I don’t think so. The vast majority of overweight Americans make conscious decisions to buy and eat junk food and they don’t really care to change. They have no qualms about getting frequent takeout and sticking their Costco carts with a pallet of croissants and giant boxes of taquitos. OP doesn’t even buy junk food and in binging on dates.
Anonymous
Anonymous wrote:Every day I decide to eat well. I almost never can go the whole day. I self-sabotage constantly. I wish I didn't have to buy food, cook it and think about it. It doesn't have to be junk either. I just gorged on dates, I can gorge on cheese...anything.


I'm 55 and have been overweight/obese my entire life. I have lost 50 pounds 3 times and 80 pounds once. Obviously regained...

I am now on a GLP-1 med, and it's like a miracle drug. There is definitely a hormonal deficiency in some of us that sabotages our ability to regulate food intake. You may not need this drug. I hope I don't need it for life. But increasing the GLP-1 hormone helps curb appetite and cravings and just thinking about food all day. There's lots of science there. I've always thought of it as self-control (or lack of) as well. But if something in your body is working AGAINST that self control, it's not really sabotage so much as a true underlying medical issue.

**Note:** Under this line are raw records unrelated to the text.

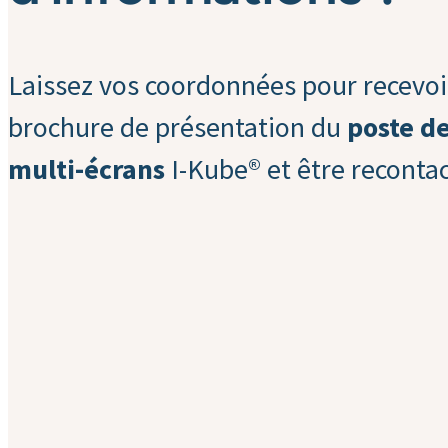
Laissez vos coordonnées pour recevoi
brochure de présentation du
poste de
multi-écrans
I-Kube® et être recontac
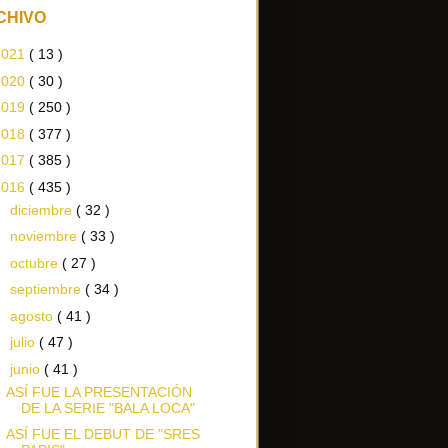
CHIVO
2021
( 13 )
2020
( 30 )
2019
( 250 )
2018
( 377 )
2017
( 385 )
2016
( 435 )
►
diciembre
( 32 )
►
noviembre
( 33 )
►
octubre
( 27 )
►
septiembre
( 34 )
►
agosto
( 41 )
►
julio
( 47 )
▼
junio
( 41 )
ASÍ FUE LA PRESENTACIÓN
DE LA SERIE "BALA LOCA"
ASÍ FUE EL DEBUT DE "SRES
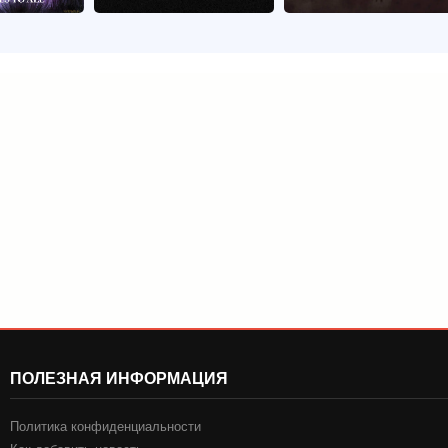
ПОЛЕЗНАЯ ИНФОРМАЦИЯ
Политика конфиденциальности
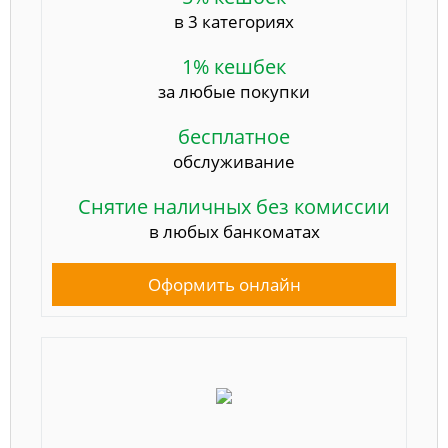
в 3 категориях
1% кешбек
за любые покупки
бесплатное
обслуживание
Снятие наличных без комиссии
в любых банкоматах
Оформить онлайн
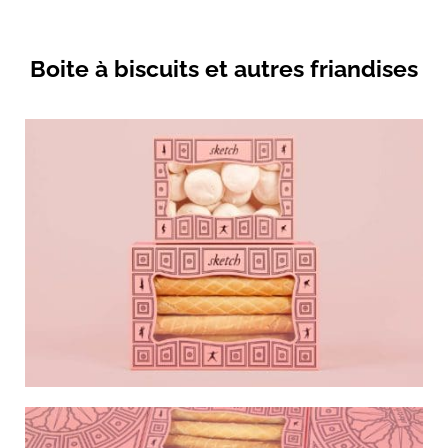
Boite à biscuits et autres friandises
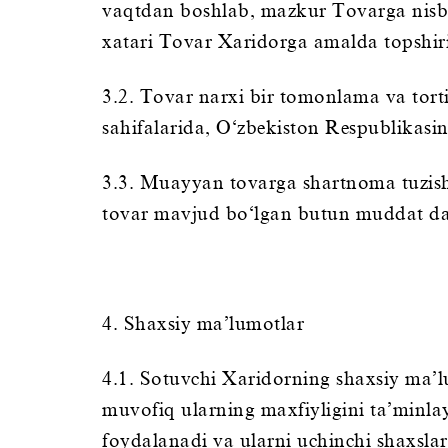
vaqtdan boshlab, mazkur Tovarga nisbat
xatari Tovar Xaridorga amalda topshir
3.2. Tovar narxi bir tomonlama va tort
sahifalarida, O‘zbekiston Respublikasini
3.3. Muayyan tovarga shartnoma tuzish t
tovar mavjud bo‘lgan butun muddat da
4. Shaxsiy ma’lumotlar
4.1. Sotuvchi Xaridorning shaxsiy ma’l
muvofiq ularning maxfiyligini ta’minl
foydalanadi va ularni uchinchi shaxsla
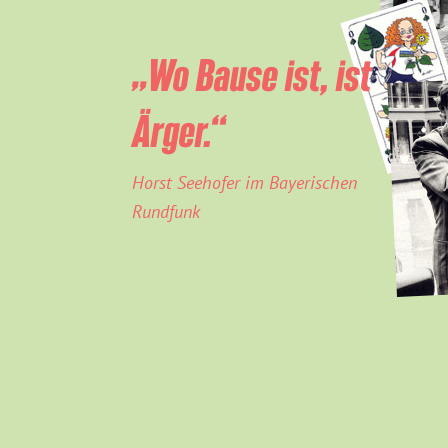
„Wo Bause ist, ist
Ärger.“
Horst Seehofer im Bayerischen
Rundfunk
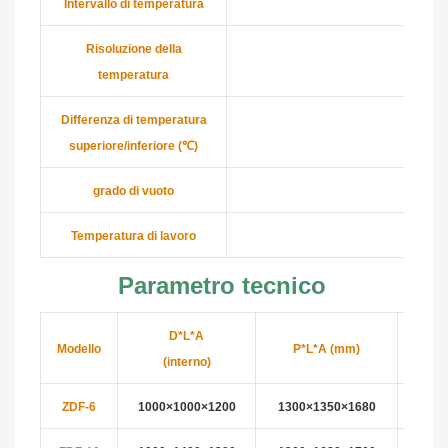
Intervallo di temperatura
Risoluzione della
temperatura
Differenza di temperatura
superiore/inferiore (℃)
grado di vuoto
Temperatura di lavoro
Parametro tecnico
D*L*A
Modello
P*L*A (mm)
Piatto
(interno)
ZDF-6
1000×1000×
1200
1300×1350×
1680
8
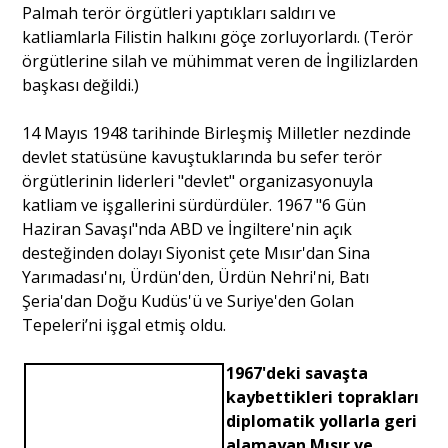
Palmah terör örgütleri yaptıkları saldırı ve
katliamlarla Filistin halkını göçe zorluyorlardı. (Terör
Portre
örgütlerine silah ve mühimmat veren de İngilizlarden
başkası değildi.)
Yazarlar
14 Mayıs 1948 tarihinde Birleşmiş Milletler nezdinde
devlet statüsüne kavuştuklarında bu sefer terör
örgütlerinin liderleri "devlet" organizasyonuyla
katliam ve işgallerini sürdürdüler. 1967 "6 Gün
Haziran Savaşı"nda ABD ve İngiltere'nin açık
Eğitim
desteğinden dolayı Siyonist çete Mısır'dan Sina
Yarımadası'nı, Ürdün'den, Ürdün Nehri'ni, Batı
Dosya Haber
Şeria'dan Doğu Kudüs'ü ve Suriye'den Golan
Tepeleri’ni işgal etmiş oldu.
Ankara Analiz
1967'deki savaşta
Sağlık
kaybettikleri toprakları
diplomatik yollarla geri
alamayan Mısır ve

There "are" natural ways to increase GLP-1, though. The typical super healthy diet. High omega 3s, high fiber, high lean protein. And the microbiome matters, too. Lactobacillus and Bifidobacterium are two probiotics that help. I've changed how I eat dramatically. Very heavy on protein and water now. I need to get better about fiber. I also take a probiotic called Seed. And finally, I highly recommend speaking to a registered dietitian. The ones at Nourish are great and covered by most insurance. Loading on protein in the morning and as a mid-morning snack have been game changers for me as I wean myself off the GLP-1 med. That early-in-the-day protein helps curb cravings and food noise (constantly thinking about the next snack or meal). Before GLP-1 and the dietitian consult, I was eating maybe 30 grams of protein a day. I now eat 120 grams.

For example, snacking on carrots and celery felt satisfying to me, in the moment. I actually love all veggies. But they didn't stop the constant thoughts of food and didn't help reduce my caving into all the cookies, cake, and doughnuts at work. Protein, though, does. My midmorning snack is now a hard boiled egg, an Oikos protein drink, and Mott's apple slices. Or Chobani plain yogurt with vanilla protein powder, premeasured granola, and raspberries. I can much more easily bypass the temptations.

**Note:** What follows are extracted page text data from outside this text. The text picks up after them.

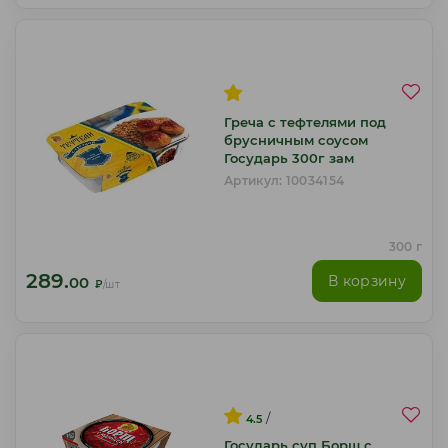
Греча с тефтелями под
брусничным соусом
Государь 300г зам
Артикул: 10034154
300 г
289.
В корзину
00
₽
/шт
/
4.5
Государь суп Борщ с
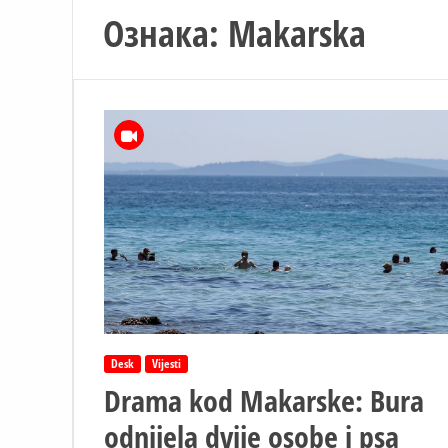
Ознака:
Makarska
Desk
Vijesti
Drama kod Makarske: Bura
odnijela dvije osobe i psa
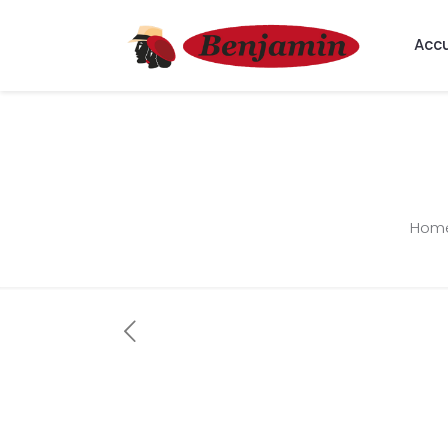
Accu
Hom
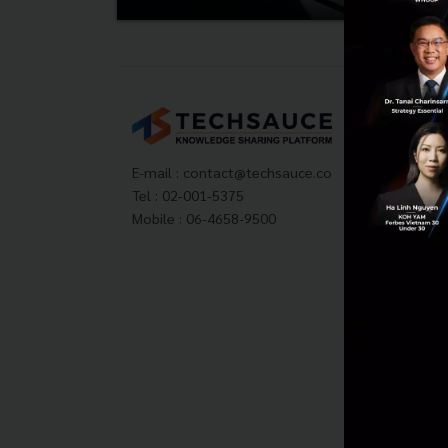
Tech
About
Techs
E-mail :
contact@techsauce.co
Privac
Tel : 02-001-5375
ส่งบ
Mobile : 06-4658-9500
Tech
Visit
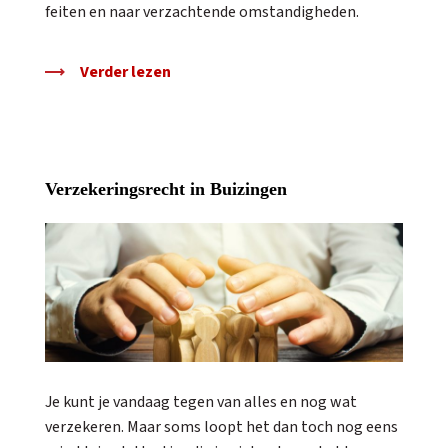
feiten en naar verzachtende omstandigheden.
Verder lezen
Verzekeringsrecht in Buizingen
Je kunt je vandaag tegen van alles en nog wat
verzekeren. Maar soms loopt het dan toch nog eens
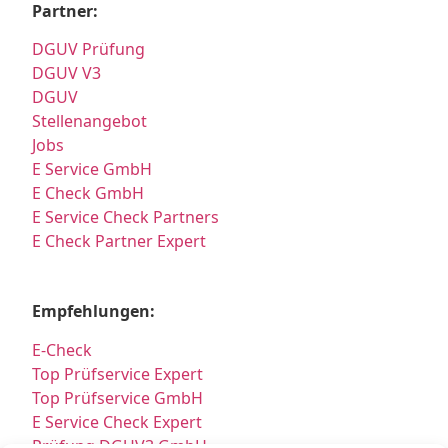
Partner:
DGUV Prüfung
DGUV V3
DGUV
Stellenangebot
Jobs
E Service GmbH
E Check GmbH
E Service Check Partners
E Check Partner Expert
Empfehlungen:
E-Check
Top Prüfservice Expert
Top Prüfservice GmbH
E Service Check Expert
Prüfung DGUV3 GmbH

https://translational-medicine.biomedcentral.com/articles/10.1186/s12967-022-03695-y#:~:text=Third%2C%20probiotics%20transform%20primary%20bile,%2D1%20production%20%5B21%5D.
Anonymous
Anonymous wrote:Every day I decide to eat well. I almost never can go the whole day. I self-sabotage constantly. I wish I didn't have to buy food, cook it and think about it. It doesn't have to be junk either. I just gorged on dates, I can gorge on cheese...anything.


You sound like you have a huge eating disorder.